Michael H. Shaham, Matthew Skopin, Hillel Hochsztein, Katiso Mabulu, Lee Milburn, James Tukpah, Alek Tunik, James Winn, Mark Zolotas, Deniz Erdogmus, Taskin Padir

IEEE International Symposium on Technologies for Homeland Security (HST), 2022

The shortage of medical-grade personal protective equipment for frontline healthcare workers is an important issue during the ongoing COVID-19 pandemic. The demand placed on textile manufacturers to rapidly produce products that adhere to a set of standard quality assurance requirements has increased dramatically, leading to increased burden on quality assurance floors and national testing labs. Standardized testing of protective equipment is a labor-intensive and time-consuming process that requires human operators to perform tasks that can be automated using various technologies, such as collaborative robots and computer vision systems.

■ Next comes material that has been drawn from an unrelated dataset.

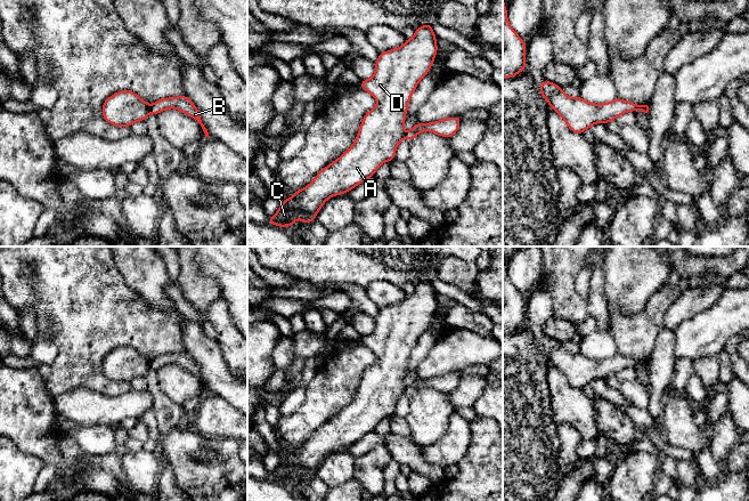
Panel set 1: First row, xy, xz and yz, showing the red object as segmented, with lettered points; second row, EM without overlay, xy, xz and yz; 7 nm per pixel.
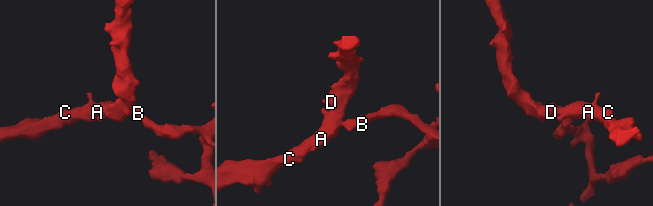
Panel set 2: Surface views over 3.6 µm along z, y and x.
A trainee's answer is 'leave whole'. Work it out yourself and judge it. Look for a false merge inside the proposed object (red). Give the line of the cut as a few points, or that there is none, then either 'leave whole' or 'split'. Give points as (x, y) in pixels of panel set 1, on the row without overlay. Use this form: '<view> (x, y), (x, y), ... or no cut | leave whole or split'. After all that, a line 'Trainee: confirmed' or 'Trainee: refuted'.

The tests we focus on involve evaluating surgical masks and protective materials for blood penetration resistance, flammability, and liquid barrier performance. This work introduces a test cell designed to accommodate human operators in completing various quality assurance tests for protective equipment. The test cell is comprised of custom-designed cases containing test specimens to facilitate robot manipulation and cameras to monitor and characterize the test results. We demonstrate how the system can reduce the workload and reliance on human operators at no expense to the quality assurance process. Based on validation test results and user experience, it is predicted that the human operator will only have to prepare cases with test specimens and handle infrequent failures that occur within the system, without compromising overall completion time. We envision that this system will relieve the strain on textile manufacturing processes requiring human labor to repeatedly perform simple tasks.